## [Activity]
Locate the lines of the listing below that hold "with", then copy each of them.

## [Supplied data]
+++
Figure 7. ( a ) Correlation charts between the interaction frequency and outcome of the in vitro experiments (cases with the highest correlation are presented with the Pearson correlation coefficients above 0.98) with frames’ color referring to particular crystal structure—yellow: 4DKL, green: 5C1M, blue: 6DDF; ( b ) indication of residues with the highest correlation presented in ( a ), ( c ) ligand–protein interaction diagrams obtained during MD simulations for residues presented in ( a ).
+++
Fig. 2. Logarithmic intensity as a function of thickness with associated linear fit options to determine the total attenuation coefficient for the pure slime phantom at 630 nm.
+++
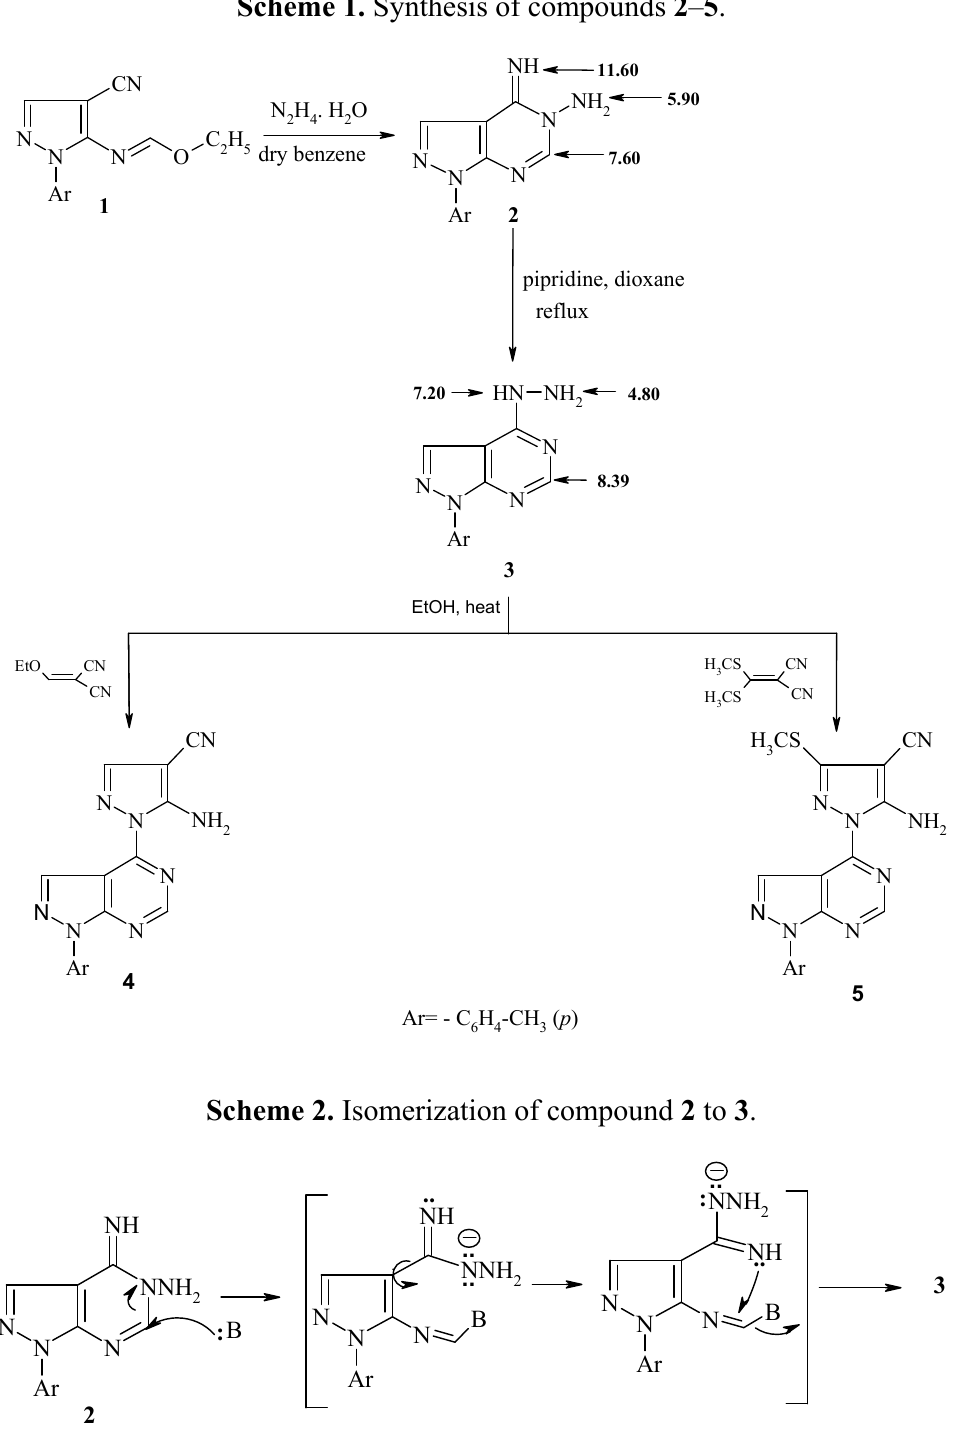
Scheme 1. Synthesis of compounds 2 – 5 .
+++
## [Task output]
Figure 7. ( a ) Correlation charts between the interaction frequency and outcome of the in vitro experiments (cases with the highest correlation are presented with the Pearson correlation coefficients above 0.98) with frames’ color referring to particular crystal structure—yellow: 4DKL, green: 5C1M, blue: 6DDF; ( b ) indication of residues with the highest correlation presented in ( a ), ( c ) ligand–protein interaction diagrams obtained during MD simulations for residues presented in ( a ).
Fig. 2. Logarithmic intensity as a function of thickness with associated linear fit options to determine the total attenuation coefficient for the pure slime phantom at 630 nm.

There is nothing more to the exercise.